Unidade contra o racismo e o Neo-fascismo

Por isso, é necessário cerrar fileiras contra o racismo. Ele é o veneno segregado pela classe dominante para dividir trabalhadores e impor mais ataques aos direitos sociais. Por isso, é preciso cerrar fileiras em defesa de Joacine Moreira, independentemente dos acordos ou desacordos políticos com a deputada. A verdade é que Ventura apenas surfou uma onda de ódio racista e machista insuflada pelos media, que a esquerda parlamentar não combateu, pois viu desde o início Joacine Moreira como uma “concorrente”. A própria direcção do Livre e Rui Tavares não tiveram pejo em surfar essa onda, para tentar jogar a mão ao lugar da deputada. É cegueira da mais atroz não ver que a onda contra Joacine Moreira pode depois engolir toda a esquerda.

Por isso, o MAS está e esteve desde o primeiro momento do lado de Joacine Moreira, contra os ataques de que tem sido alvo.

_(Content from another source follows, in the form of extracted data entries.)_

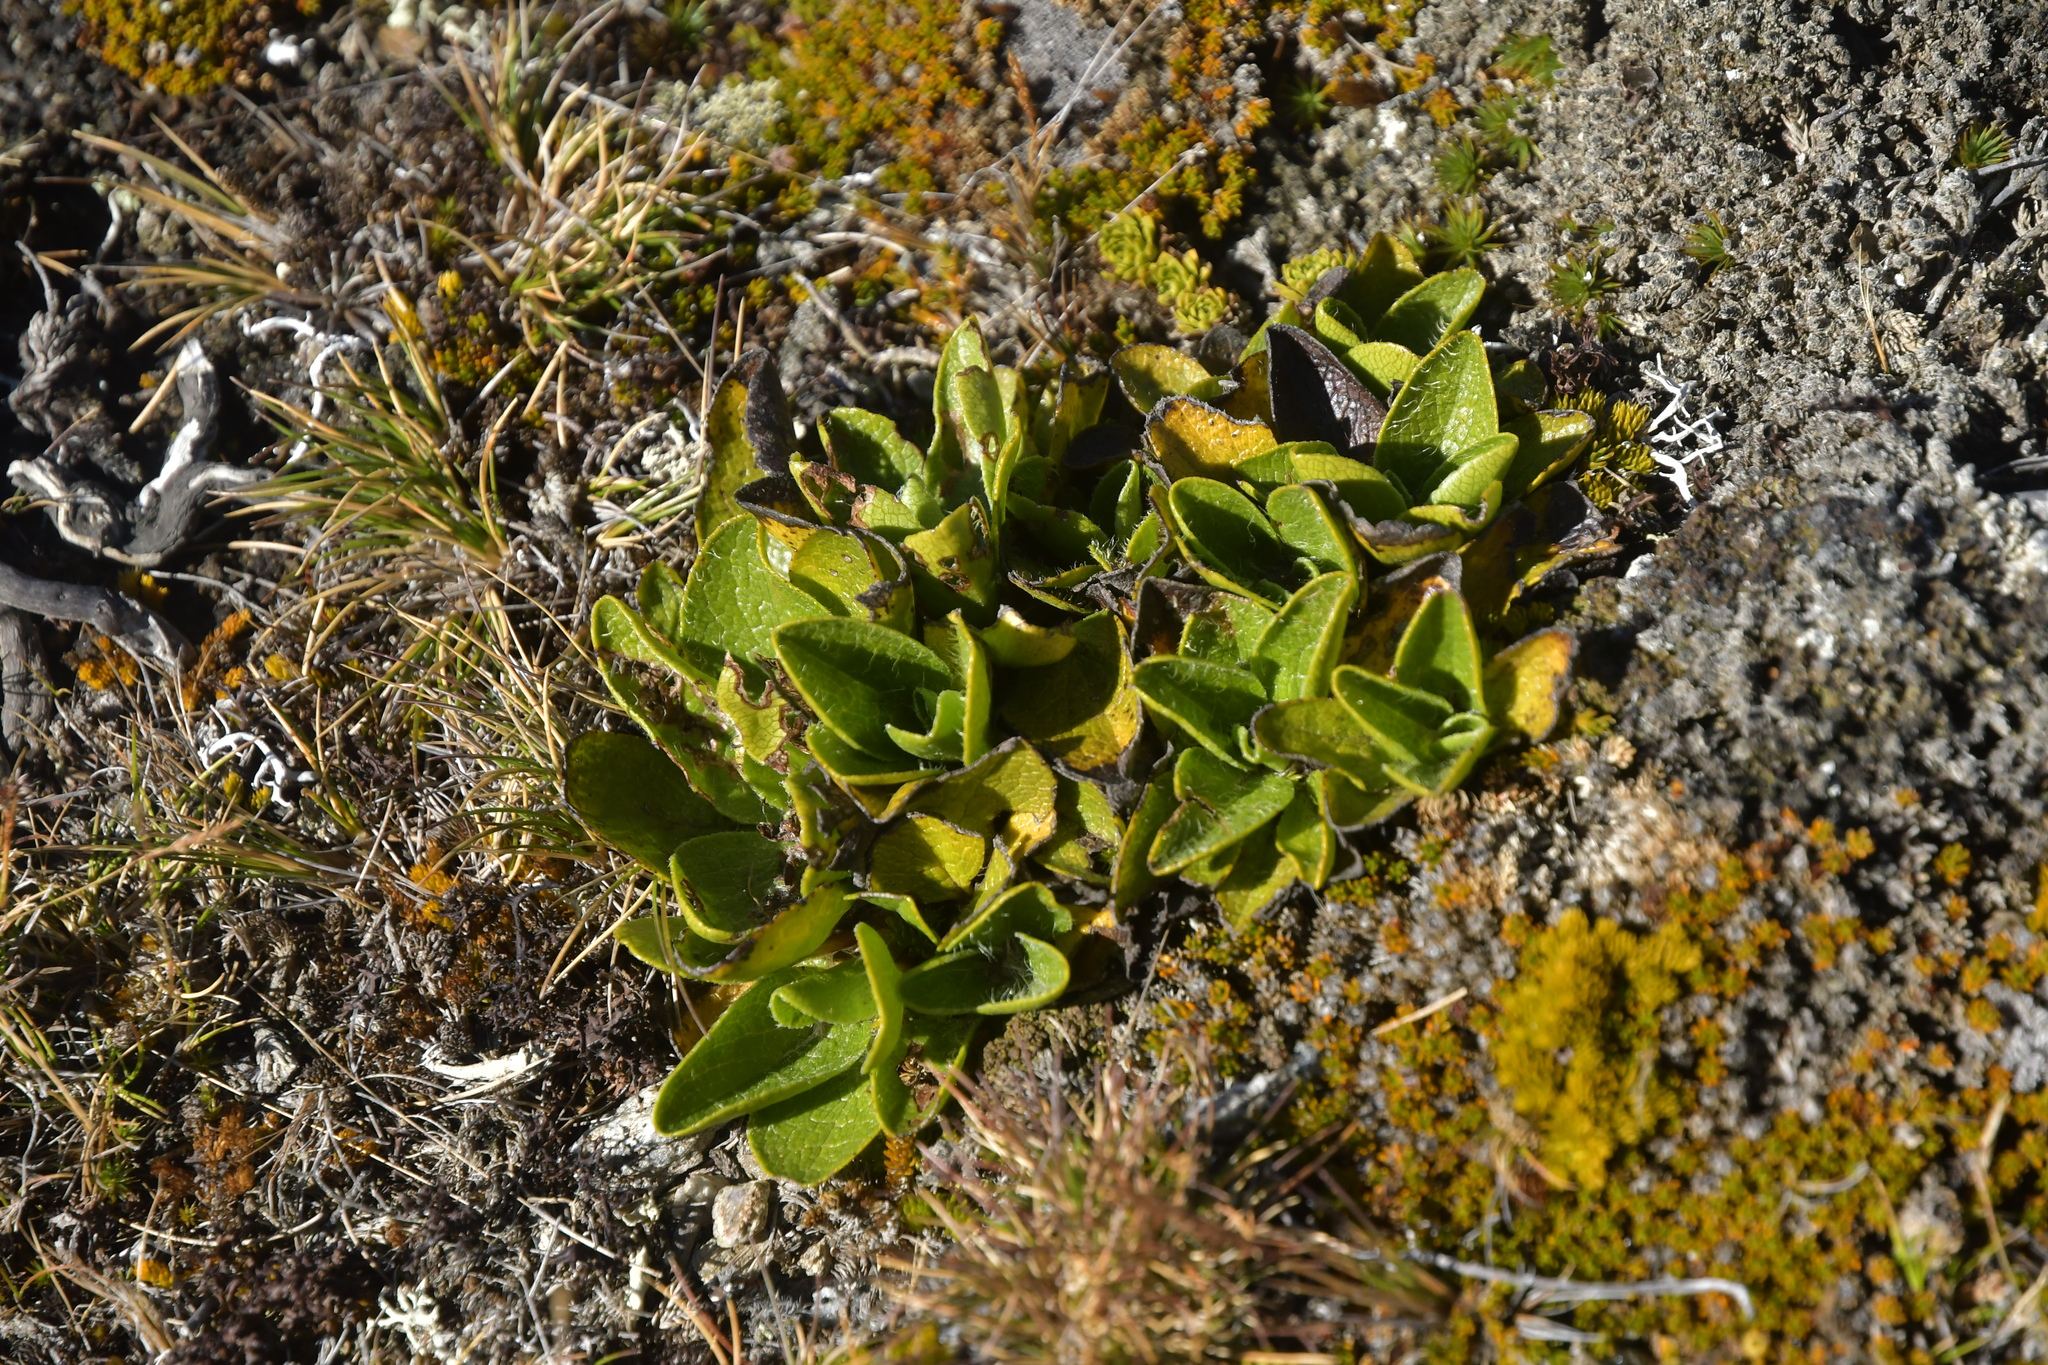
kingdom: Plantae
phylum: Tracheophyta
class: Magnoliopsida
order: Asterales
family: Asteraceae
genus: Brachyglottis
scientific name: Brachyglottis bellidioides
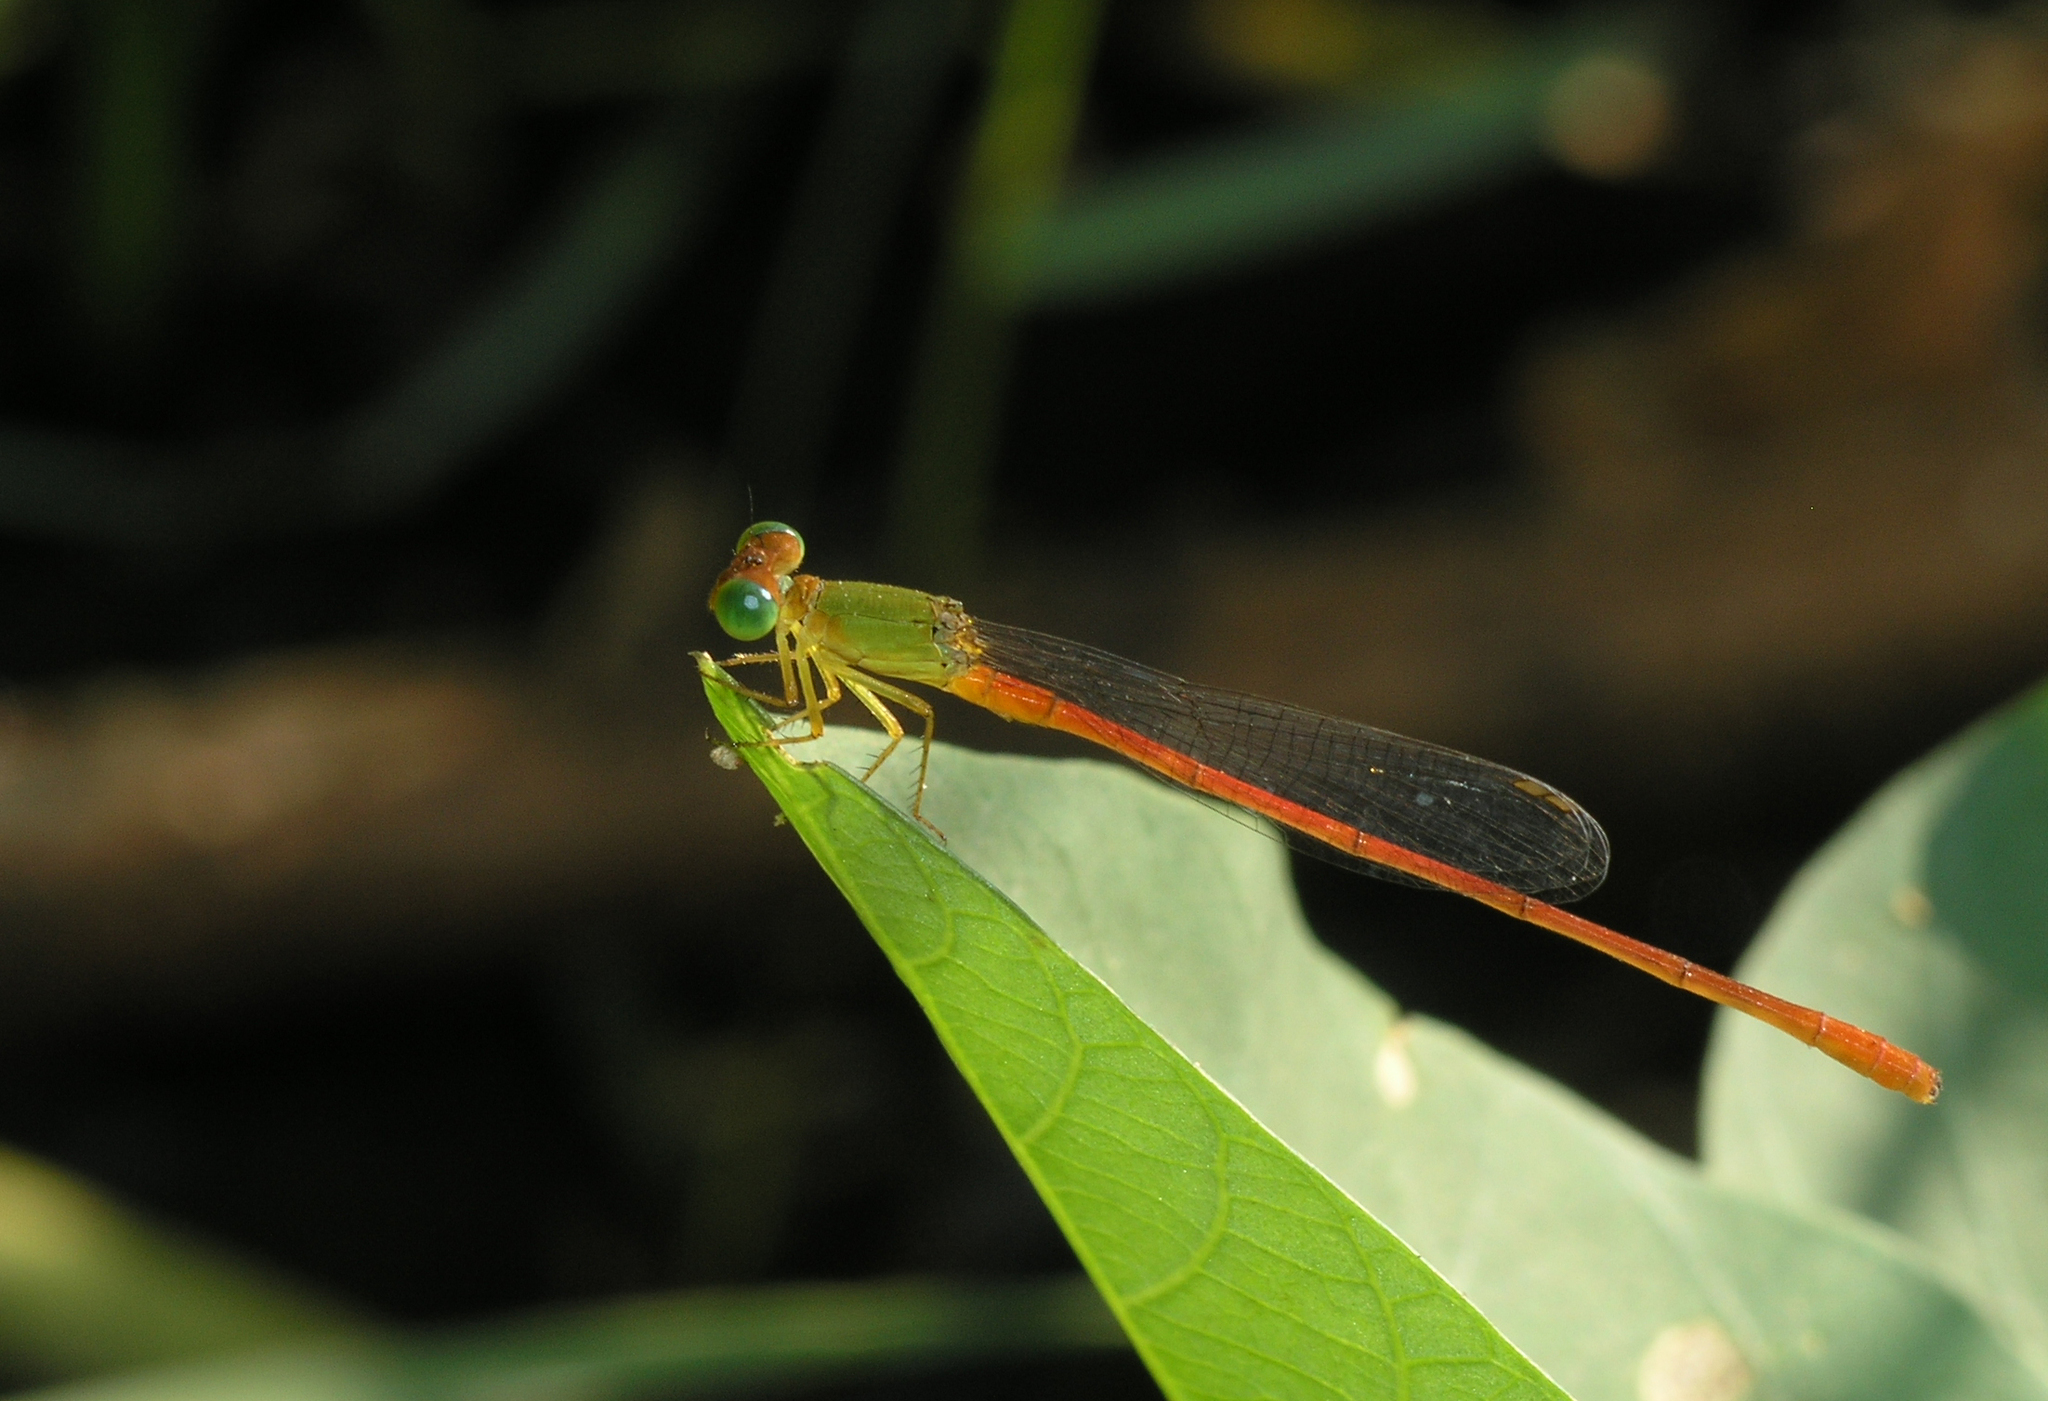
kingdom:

Apelamos a toda a esquerda, a todos os movimentos anti-racistas, anti-fascistas e organizações da classe trabalhadora a tomar essa posição. Pois, parafraseando Brecht: primeiro querem levar a Joacine Moreira, se não nos importarmos, um dia podem levar todos os direitos sociais que duramente conquistámos e aqueles/as que os defendem.